* Exercise data:
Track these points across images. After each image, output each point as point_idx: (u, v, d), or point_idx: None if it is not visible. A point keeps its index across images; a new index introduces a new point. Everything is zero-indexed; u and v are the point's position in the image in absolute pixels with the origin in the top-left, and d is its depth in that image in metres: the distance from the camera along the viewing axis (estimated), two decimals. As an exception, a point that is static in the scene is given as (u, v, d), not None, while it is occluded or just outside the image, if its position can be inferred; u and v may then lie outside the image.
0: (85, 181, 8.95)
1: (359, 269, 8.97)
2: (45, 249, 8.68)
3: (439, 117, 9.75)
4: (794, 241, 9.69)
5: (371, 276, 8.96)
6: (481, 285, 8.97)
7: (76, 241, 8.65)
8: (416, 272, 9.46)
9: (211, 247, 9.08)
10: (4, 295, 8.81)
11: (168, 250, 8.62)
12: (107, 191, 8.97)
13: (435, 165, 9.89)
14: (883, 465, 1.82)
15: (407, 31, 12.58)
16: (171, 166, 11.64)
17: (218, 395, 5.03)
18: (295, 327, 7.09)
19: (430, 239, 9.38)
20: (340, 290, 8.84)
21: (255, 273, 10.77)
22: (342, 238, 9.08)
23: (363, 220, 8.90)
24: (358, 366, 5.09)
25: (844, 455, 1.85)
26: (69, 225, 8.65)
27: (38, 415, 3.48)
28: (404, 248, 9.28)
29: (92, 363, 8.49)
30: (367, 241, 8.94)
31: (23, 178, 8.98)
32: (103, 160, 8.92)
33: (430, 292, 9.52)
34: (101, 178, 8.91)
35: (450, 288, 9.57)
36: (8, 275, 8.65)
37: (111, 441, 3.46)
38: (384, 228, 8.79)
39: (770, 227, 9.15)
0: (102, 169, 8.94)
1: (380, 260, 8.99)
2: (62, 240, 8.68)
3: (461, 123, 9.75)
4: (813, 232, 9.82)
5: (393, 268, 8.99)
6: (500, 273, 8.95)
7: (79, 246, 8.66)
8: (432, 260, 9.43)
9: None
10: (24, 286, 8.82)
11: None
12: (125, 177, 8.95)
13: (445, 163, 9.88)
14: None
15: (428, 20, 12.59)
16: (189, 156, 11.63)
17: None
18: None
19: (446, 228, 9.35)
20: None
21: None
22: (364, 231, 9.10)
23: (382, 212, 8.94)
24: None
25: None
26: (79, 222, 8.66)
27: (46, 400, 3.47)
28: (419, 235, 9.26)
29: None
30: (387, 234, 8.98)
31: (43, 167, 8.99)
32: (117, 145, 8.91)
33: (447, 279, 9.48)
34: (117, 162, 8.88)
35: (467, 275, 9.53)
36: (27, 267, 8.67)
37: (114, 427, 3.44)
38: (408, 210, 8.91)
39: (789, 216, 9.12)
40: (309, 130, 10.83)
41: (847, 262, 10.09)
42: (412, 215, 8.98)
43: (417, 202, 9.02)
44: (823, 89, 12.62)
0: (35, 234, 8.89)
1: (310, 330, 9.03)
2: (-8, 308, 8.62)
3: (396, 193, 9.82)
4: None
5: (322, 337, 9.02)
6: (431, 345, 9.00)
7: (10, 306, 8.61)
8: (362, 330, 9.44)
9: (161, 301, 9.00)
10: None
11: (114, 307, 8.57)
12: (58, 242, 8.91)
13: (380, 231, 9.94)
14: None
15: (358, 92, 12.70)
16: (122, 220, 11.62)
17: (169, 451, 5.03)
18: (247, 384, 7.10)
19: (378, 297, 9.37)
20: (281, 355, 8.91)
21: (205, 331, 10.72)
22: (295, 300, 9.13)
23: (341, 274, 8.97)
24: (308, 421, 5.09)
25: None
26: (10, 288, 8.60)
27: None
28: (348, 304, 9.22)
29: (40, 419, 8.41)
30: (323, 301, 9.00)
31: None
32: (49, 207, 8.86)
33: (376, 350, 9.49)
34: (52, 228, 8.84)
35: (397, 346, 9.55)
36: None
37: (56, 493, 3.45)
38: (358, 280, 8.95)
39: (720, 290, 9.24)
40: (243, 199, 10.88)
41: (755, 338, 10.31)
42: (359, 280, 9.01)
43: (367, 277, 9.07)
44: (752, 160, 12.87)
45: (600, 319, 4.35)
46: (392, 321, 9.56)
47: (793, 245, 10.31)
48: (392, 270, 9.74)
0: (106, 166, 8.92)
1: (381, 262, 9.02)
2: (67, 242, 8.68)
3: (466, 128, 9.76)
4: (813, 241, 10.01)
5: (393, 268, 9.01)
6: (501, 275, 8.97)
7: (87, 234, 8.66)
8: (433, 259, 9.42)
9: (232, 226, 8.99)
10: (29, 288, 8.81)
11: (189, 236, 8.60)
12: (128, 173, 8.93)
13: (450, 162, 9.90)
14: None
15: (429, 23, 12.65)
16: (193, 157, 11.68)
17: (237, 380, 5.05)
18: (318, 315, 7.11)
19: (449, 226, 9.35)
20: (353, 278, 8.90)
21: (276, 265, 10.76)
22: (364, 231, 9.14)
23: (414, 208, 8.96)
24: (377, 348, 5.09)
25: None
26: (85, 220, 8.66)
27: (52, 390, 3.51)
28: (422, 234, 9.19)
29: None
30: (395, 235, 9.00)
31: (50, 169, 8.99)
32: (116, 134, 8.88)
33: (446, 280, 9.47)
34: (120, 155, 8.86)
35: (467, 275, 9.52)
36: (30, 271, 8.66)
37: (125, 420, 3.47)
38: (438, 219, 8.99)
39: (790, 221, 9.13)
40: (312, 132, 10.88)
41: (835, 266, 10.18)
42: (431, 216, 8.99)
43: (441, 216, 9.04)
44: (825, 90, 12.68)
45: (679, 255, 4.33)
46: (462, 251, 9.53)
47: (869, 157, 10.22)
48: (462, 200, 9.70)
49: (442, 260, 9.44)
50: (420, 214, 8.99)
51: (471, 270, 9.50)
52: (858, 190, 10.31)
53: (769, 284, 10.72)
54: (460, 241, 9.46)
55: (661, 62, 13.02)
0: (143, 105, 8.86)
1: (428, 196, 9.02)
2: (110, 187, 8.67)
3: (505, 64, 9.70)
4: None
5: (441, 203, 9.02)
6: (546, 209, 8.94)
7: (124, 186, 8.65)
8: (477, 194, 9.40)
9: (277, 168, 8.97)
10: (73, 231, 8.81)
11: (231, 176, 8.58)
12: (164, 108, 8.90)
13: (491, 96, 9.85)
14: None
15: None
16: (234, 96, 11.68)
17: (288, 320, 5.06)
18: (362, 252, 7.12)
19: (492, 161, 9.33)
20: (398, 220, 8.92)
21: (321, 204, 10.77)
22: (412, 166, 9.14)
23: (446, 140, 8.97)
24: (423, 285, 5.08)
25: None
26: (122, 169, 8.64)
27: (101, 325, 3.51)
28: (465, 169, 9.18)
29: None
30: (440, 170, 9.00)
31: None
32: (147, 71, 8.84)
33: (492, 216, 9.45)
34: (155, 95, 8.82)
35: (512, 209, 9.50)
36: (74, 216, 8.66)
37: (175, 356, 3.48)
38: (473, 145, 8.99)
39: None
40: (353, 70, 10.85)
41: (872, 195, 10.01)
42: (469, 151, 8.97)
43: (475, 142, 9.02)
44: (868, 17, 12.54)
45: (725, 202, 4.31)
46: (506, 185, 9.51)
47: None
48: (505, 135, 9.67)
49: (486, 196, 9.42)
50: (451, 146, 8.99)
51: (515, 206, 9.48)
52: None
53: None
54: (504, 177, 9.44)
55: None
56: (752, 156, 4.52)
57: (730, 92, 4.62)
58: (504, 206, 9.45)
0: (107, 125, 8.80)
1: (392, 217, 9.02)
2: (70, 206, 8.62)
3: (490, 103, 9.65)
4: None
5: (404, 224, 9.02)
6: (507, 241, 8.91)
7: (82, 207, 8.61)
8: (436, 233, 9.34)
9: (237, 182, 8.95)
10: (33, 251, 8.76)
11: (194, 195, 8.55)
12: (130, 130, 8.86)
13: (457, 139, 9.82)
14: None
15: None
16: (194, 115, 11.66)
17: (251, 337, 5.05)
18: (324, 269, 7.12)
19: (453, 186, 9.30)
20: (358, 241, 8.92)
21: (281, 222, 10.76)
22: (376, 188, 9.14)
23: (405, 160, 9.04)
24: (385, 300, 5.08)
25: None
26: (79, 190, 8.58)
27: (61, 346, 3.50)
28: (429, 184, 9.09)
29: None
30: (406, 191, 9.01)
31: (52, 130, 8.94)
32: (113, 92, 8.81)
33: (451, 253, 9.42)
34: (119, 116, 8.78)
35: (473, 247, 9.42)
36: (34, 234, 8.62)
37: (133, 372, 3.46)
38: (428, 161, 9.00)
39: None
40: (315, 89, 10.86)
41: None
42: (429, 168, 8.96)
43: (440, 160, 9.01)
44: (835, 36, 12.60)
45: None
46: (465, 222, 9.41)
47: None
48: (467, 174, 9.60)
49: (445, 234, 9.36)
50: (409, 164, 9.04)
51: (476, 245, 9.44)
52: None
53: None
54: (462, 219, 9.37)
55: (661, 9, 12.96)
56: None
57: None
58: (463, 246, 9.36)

---

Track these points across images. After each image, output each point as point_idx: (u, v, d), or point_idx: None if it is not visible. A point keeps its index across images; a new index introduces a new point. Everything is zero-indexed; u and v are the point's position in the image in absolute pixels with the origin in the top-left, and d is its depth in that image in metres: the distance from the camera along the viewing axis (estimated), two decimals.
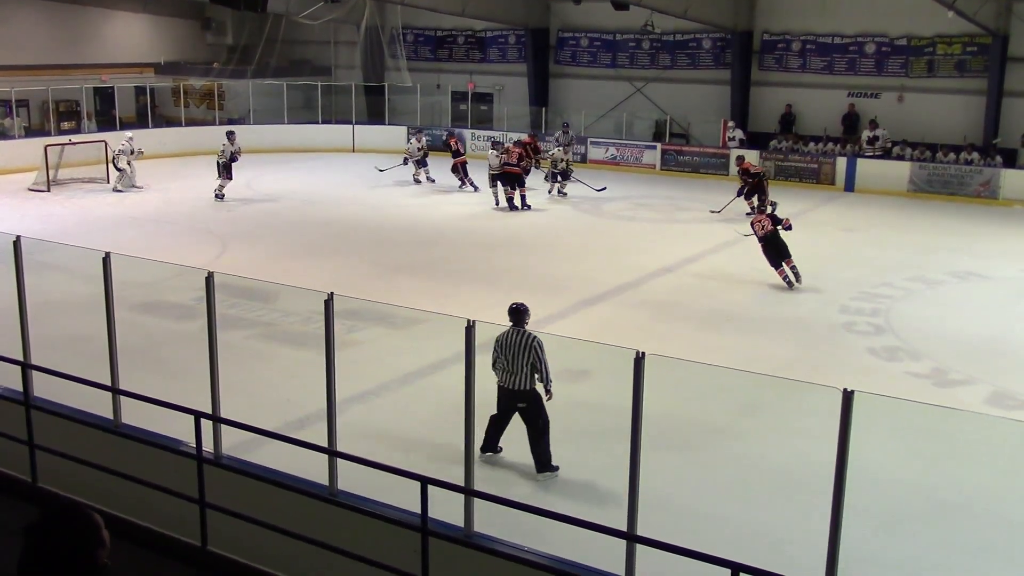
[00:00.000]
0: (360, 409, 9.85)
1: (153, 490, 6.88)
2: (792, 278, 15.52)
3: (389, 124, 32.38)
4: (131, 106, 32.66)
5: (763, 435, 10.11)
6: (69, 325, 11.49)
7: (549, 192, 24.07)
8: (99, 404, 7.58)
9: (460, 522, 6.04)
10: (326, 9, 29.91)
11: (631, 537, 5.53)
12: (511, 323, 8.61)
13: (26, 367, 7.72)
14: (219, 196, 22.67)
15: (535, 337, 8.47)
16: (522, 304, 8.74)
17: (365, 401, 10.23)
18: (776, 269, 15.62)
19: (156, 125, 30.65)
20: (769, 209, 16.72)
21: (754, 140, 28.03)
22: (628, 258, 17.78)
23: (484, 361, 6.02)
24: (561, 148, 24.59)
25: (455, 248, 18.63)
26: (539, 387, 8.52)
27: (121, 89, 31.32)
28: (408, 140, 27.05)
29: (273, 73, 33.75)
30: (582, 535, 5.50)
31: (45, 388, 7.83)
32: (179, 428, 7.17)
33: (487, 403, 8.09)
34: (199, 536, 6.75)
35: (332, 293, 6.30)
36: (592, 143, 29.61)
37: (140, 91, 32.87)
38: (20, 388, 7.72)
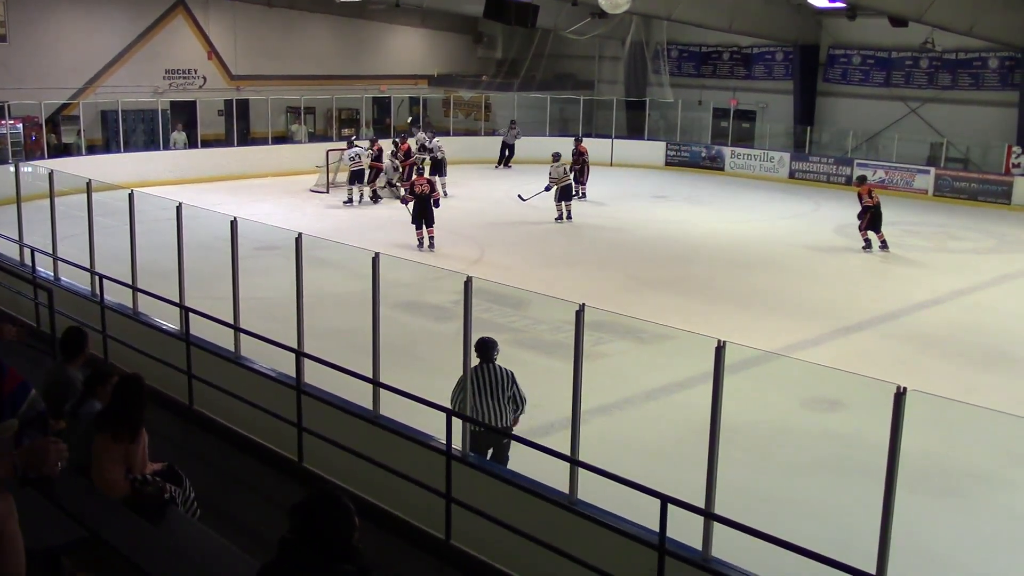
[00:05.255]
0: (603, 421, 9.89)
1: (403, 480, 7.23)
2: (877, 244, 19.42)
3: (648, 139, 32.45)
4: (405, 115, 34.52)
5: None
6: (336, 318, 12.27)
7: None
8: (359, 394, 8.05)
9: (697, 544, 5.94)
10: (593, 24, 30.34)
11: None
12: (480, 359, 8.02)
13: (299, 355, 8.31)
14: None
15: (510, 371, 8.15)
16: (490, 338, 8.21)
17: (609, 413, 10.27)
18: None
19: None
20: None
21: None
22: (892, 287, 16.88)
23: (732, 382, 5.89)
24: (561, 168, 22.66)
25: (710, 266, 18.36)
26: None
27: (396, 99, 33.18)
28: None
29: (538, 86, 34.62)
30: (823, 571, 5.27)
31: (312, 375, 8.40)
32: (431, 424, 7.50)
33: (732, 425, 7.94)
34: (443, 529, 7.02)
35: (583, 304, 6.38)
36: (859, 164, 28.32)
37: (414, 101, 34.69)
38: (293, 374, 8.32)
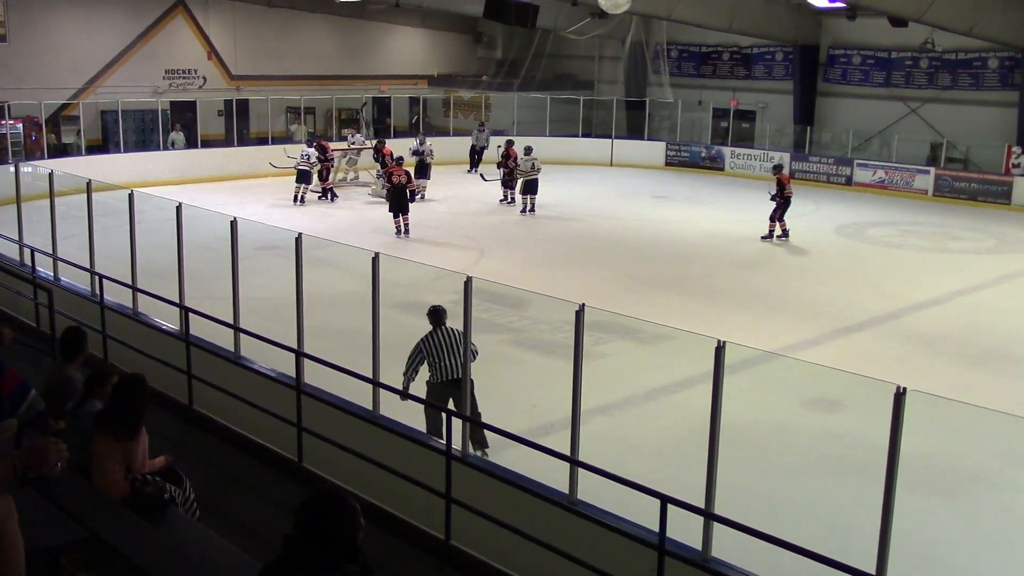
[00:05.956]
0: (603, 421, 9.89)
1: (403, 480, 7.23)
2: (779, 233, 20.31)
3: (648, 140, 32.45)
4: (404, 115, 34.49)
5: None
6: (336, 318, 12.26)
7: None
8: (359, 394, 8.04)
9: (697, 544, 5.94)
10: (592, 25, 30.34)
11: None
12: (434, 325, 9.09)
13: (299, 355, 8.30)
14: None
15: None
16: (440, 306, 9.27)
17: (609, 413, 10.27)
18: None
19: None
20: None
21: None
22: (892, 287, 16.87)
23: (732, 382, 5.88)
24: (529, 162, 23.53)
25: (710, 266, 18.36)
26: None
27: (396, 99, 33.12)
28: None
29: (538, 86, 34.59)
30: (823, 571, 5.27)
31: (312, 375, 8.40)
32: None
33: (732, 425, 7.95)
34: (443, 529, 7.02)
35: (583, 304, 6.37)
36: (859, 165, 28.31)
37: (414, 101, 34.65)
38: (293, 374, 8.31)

* What the task asks:
Note each line above that holds "position", then copy all of them.

* Response below:
Track these points across images. After each image, output each point as point_idx: (u, v, d), or point_idx: None if it is not visible. A point keeps its index across images; a new index introduces a new point. Everything is zero-indexed; u and v are the point's position in the image in absolute pixels with the origin in the top-left, and d is its depth in that image in metres: the distance from the camera along the viewing axis (estimated), two decimals. As an exception, a point that is static in the scene is given as (u, v, d), not None, while it is occluded or just outside the image, if its position can be inferred; u and v may then lie outside the image.
Track these points across images. After each image, output each point as point_idx: (u, v, d), or point_idx: None if it is not visible. A point keeps its index across images; a new index introduces a new point. Everything is zero-indexed; u and v are the point's position in the image in absolute pixels with the origin in the top-left, and d is its depth in that image in metres: the distance from the camera along the viewing axis (estimated), two decimals.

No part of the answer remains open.